Records from a dataset:

# # # #

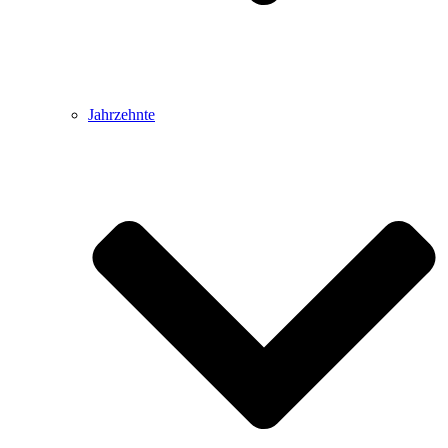
Jahrzehnte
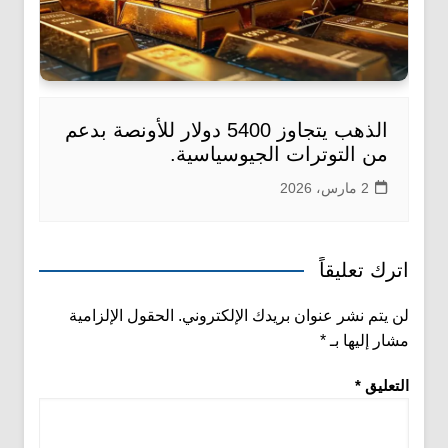
الذهب يتجاوز 5400 دولار للأونصة بدعم
من التوترات الجيوسياسية.
2 مارس، 2026
اترك تعليقاً
لن يتم نشر عنوان بريدك الإلكتروني.
الحقول الإلزامية
مشار إليها بـ
*
التعليق
*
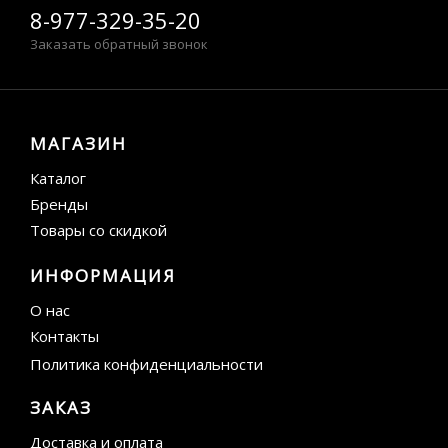
8-977-329-35-20
Заказать обратный звонок
МАГАЗИН
Каталог
Бренды
Товары со скидкой
ИНФОРМАЦИЯ
О нас
Контакты
Политика конфиденциальности
ЗАКАЗ
Доставка и оплата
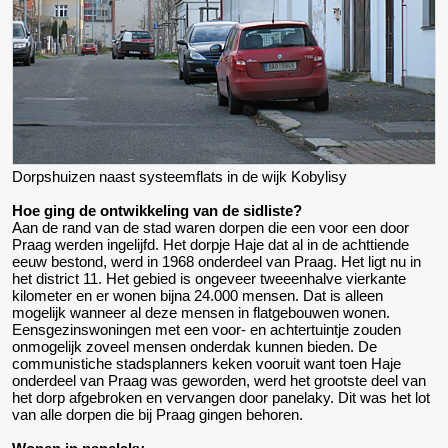
Dorpshuizen naast systeemflats in de wijk Kobylisy
Hoe ging de ontwikkeling van de sidliste?
Aan de rand van de stad waren dorpen die een voor een door
Praag werden ingelijfd. Het dorpje Haje dat al in de achttiende
eeuw bestond, werd in 1968 onderdeel van Praag. Het ligt nu in
het district 11. Het gebied is ongeveer tweeenhalve vierkante
kilometer en er wonen bijna 24.000 mensen. Dat is alleen
mogelijk wanneer al deze mensen in flatgebouwen wonen.
Eensgezinswoningen met een voor- en achtertuintje zouden
onmogelijk zoveel mensen onderdak kunnen bieden. De
communistiche stadsplanners keken vooruit want toen Haje
onderdeel van Praag was geworden, werd het grootste deel van
het dorp afgebroken en vervangen door panelaky. Dit was het lot
van alle dorpen die bij Praag gingen behoren.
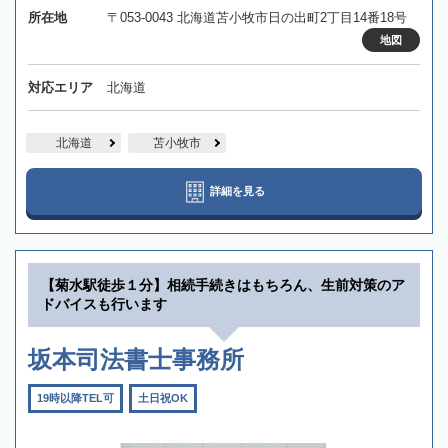
所在地
〒053-0043 北海道苫小牧市日の出町2丁目14番18号
地図
対応エリア
北海道
北海道
苫小牧市
詳細を見る
【菊水駅徒歩１分】相続手続きはもちろん、生前対策のア
ドバイスも行います
坂本司法書士事務所
19時以降TEL可
土日祝OK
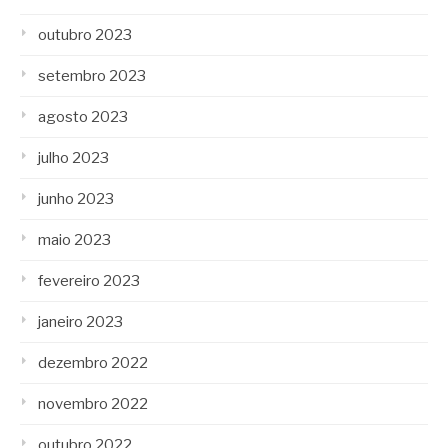
outubro 2023
setembro 2023
agosto 2023
julho 2023
junho 2023
maio 2023
fevereiro 2023
janeiro 2023
dezembro 2022
novembro 2022
outubro 2022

# # # #

All of the entries above are to be restated word for word, minus the images.

SOLUTION TO THIS TASK:
Jahrzehnte
الذهب يتجاوز 5400 دولار للأونصة بدعم
من التوترات الجيوسياسية.
2 مارس، 2026
اترك تعليقاً
لن يتم نشر عنوان بريدك الإلكتروني.
الحقول الإلزامية
مشار إليها بـ
*
التعليق
*
8-977-329-35-20
Заказать обратный звонок
МАГАЗИН
Каталог
Бренды
Товары со скидкой
ИНФОРМАЦИЯ
О нас
Контакты
Политика конфиденциальности
ЗАКАЗ
Доставка и оплата
Dorpshuizen naast systeemflats in de wijk Kobylisy
Hoe ging de ontwikkeling van de sidliste?
Aan de rand van de stad waren dorpen die een voor een door
Praag werden ingelijfd. Het dorpje Haje dat al in de achttiende
eeuw bestond, werd in 1968 onderdeel van Praag. Het ligt nu in
het district 11. Het gebied is ongeveer tweeenhalve vierkante
kilometer en er wonen bijna 24.000 mensen. Dat is alleen
mogelijk wanneer al deze mensen in flatgebouwen wonen.
Eensgezinswoningen met een voor- en achtertuintje zouden
onmogelijk zoveel mensen onderdak kunnen bieden. De
communistiche stadsplanners keken vooruit want toen Haje
onderdeel van Praag was geworden, werd het grootste deel van
het dorp afgebroken en vervangen door panelaky. Dit was het lot
van alle dorpen die bij Praag gingen behoren.
所在地
〒053-0043 北海道苫小牧市日の出町2丁目14番18号
地図
対応エリア
北海道
北海道
苫小牧市
詳細を見る
【菊水駅徒歩１分】相続手続きはもちろん、生前対策のア
ドバイスも行います
坂本司法書士事務所
19時以降TEL可
土日祝OK
outubro 2023
setembro 2023
agosto 2023
julho 2023
junho 2023
maio 2023
fevereiro 2023
janeiro 2023
dezembro 2022
novembro 2022
outubro 2022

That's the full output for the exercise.